Even back in 1971, barely five years after they formed, the Grateful Dead knew the power of their live shows. Their fourth album, Live/Dead, was a concert recording that drastically reworked older songs, included a few new cuts and pretty much turned the concept of the live album on its head.

Following that 1969 record, they released their two best albums in 1970, Workingman's Dead and American Beauty. Then they put out another live album called Grateful Dead, but better known as Skull & Roses in reference to its iconic cover art. It once again didn't play out like your typical souvenir concert recording.

Released on Sept. 24, 1971, Grateful Dead was culled from shows recorded in New York and in the band's hometown of San Francisco in March and April of that year. No songs from Workingman's Dead or American Beauty were included; in fact, the double-LP set was mostly made up of covers and a handful of brand new originals.

It's a telling indication of where the band was heading in its career and how aware it already was of its growing reputation in concert halls.
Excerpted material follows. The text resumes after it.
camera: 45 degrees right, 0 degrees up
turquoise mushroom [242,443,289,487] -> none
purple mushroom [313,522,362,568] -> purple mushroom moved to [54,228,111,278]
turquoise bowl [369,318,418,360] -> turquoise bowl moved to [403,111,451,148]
The Grateful Dead's studio output dwindled in the coming years, and the quality of those sporadically released studio records sank, too.
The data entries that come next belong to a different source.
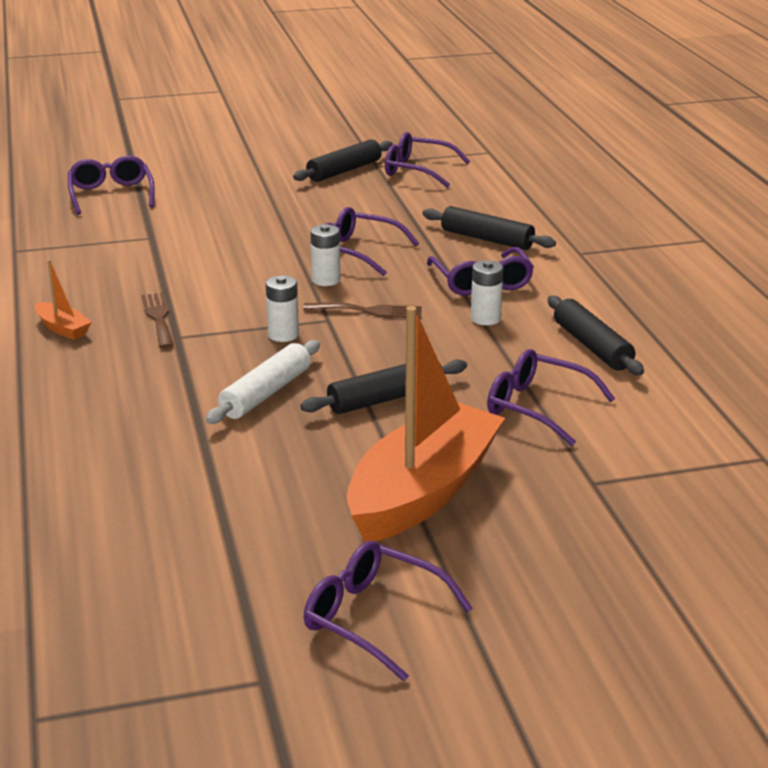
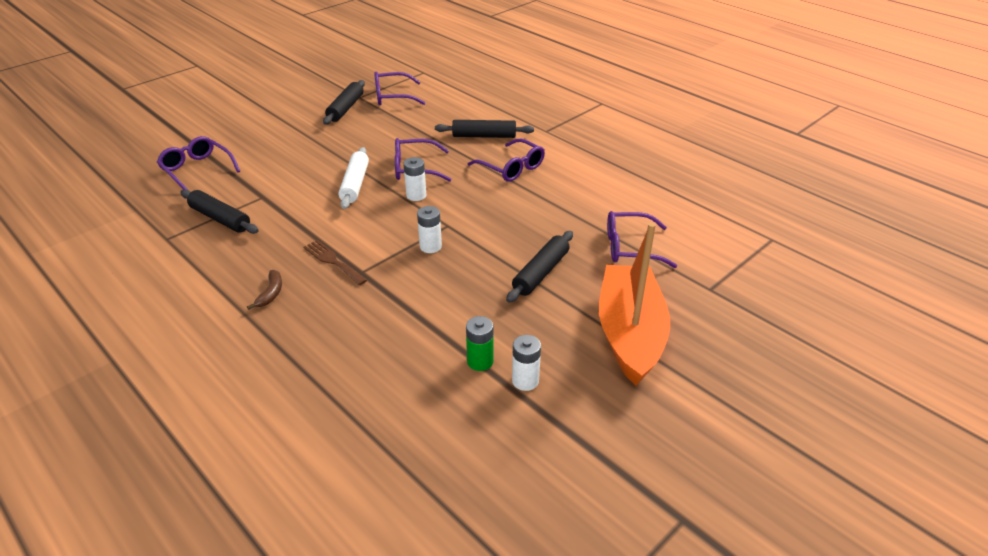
camera: 30 degrees left, 10 degrees up
orange boat [35,259,92,340] -> brown banana [247,270,282,310]
white rolling pin [206,340,320,424] -> white rolling pin moved to [338,147,369,209]
brown fork [303,302,422,318] -> none
purple glasses [304,541,473,681] -> none
white battery [471,260,503,325] -> white battery moved to [512,335,541,391]
black rolling pin [548,296,644,375] -> black rolling pin moved to [180,189,259,234]
none -> green battery [466,316,493,371]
By emphasizing their strong points (essentially, most songs took on mythical proportions for the group onstage), and downplaying their increasingly apathetic stance toward the studio (they'd never make a studio album as rich as those two 1970 LPs again) on Skull & Roses, they set up their future in 70 free-form minutes.

The three new songs – "Bertha," "Playing in the Band" and "Wharf Rat" – became familiar parts of the Dead's repertoire. The covers ranged from Merle Haggard's "Mama Tried" to Kris Kristofferson's "Me and Bobby McGee" to Chuck Berry's "Johnny B. Goode." And then there's the nine-minute closing track, a medley of Buddy Holly's "Not Fade Away" and the traditional "Goin' Down the Road Feeling Bad," a live highlight in the Dead canon.
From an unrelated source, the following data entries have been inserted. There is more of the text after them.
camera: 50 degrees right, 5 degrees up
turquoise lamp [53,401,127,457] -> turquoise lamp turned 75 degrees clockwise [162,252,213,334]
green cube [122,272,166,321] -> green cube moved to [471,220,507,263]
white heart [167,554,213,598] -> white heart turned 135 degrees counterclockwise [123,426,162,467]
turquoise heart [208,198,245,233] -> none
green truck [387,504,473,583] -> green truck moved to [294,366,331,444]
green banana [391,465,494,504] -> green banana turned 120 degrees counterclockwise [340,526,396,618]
On all these songs, but particularly the "Not Fade Away" medley, the band stirs up a mix of jazzy, soulful improv laced with the post-psychedelic splashes that they pretty much spent the rest of the '70s, '80s and '90s perfecting to a science, often to the detriment of the occasional soul that peaks through here.

Unlike the earlier Live/Dead, Skull & Roses – the band wanted to call the album Skull Fuck, but the record company was having none of that – included some overdubs to heighten vocals and instruments here and there. It all paid off for the Dead, who scored their highest-charting LP at that point (it peaked at No. 25) and their first gold record (earlier releases eventually reached the mark too).

It also set up the next stage of their career, one where touring, and the occasional live album, took precedent over new studio material. It was a risky move on their part, but their legion of fans rarely seemed to mind. Knowing where things turned, they probably preferred it that way.